[Given records]

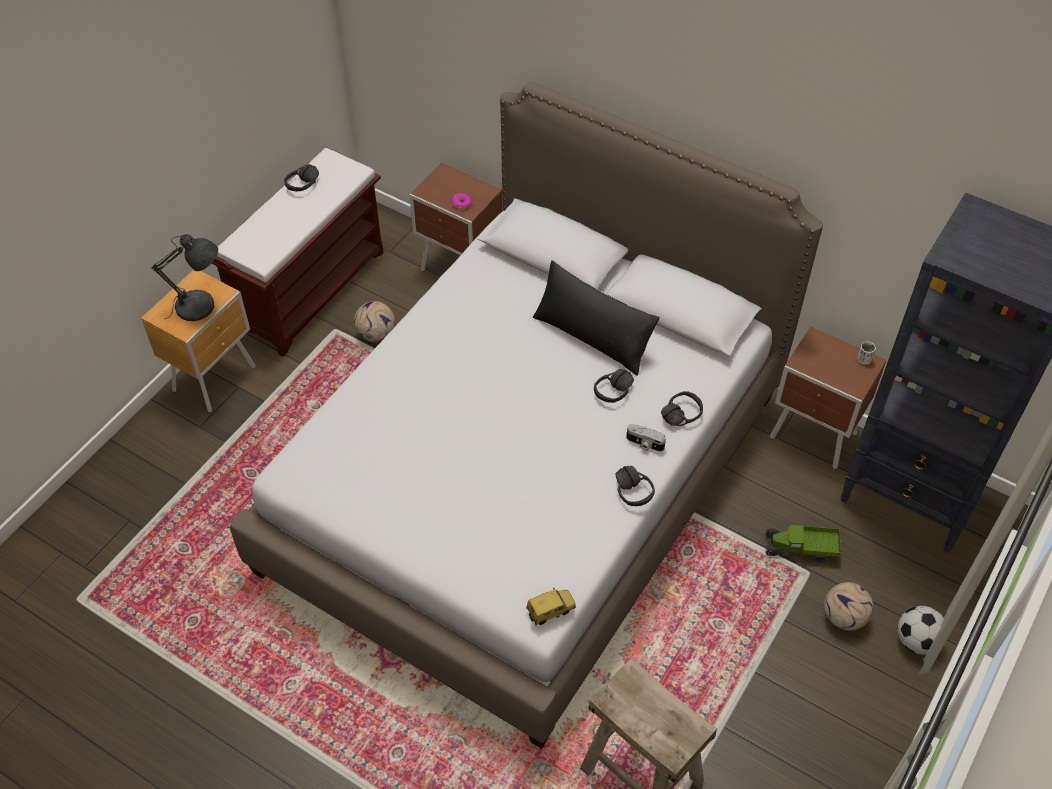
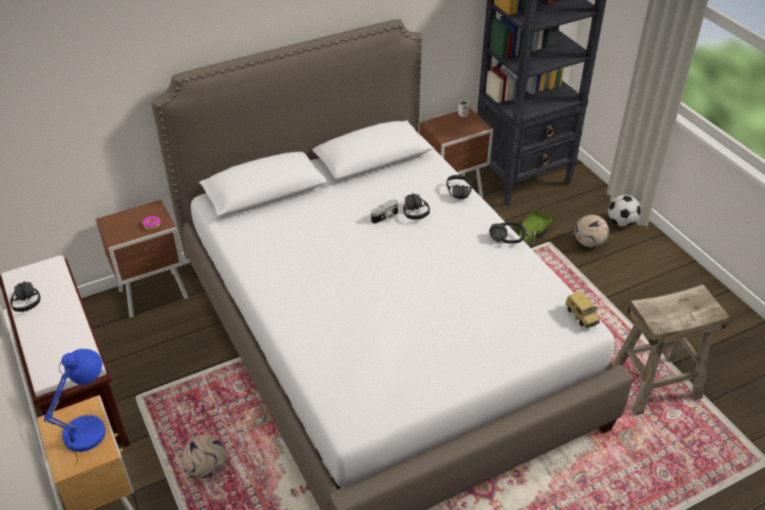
camera: 60 degrees left, 10 degrees down
(200, 307) = (89, 430): grey table lamp -> blue table lamp
(377, 334) = (167, 371): football -> football (207, 467)
(550, 610) = (582, 316): toy car -> toy car turned 150 degrees clockwise
(593, 336) = (358, 202): black pillow -> none
(644, 444) = (471, 217): camera -> camera (385, 217)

[/Given records]

# Task instructions:
Among the lines above, find those containing the word "camera" and copy each.

# Exercise output:
camera: 60 degrees left, 10 degrees down
(644, 444) = (471, 217): camera -> camera (385, 217)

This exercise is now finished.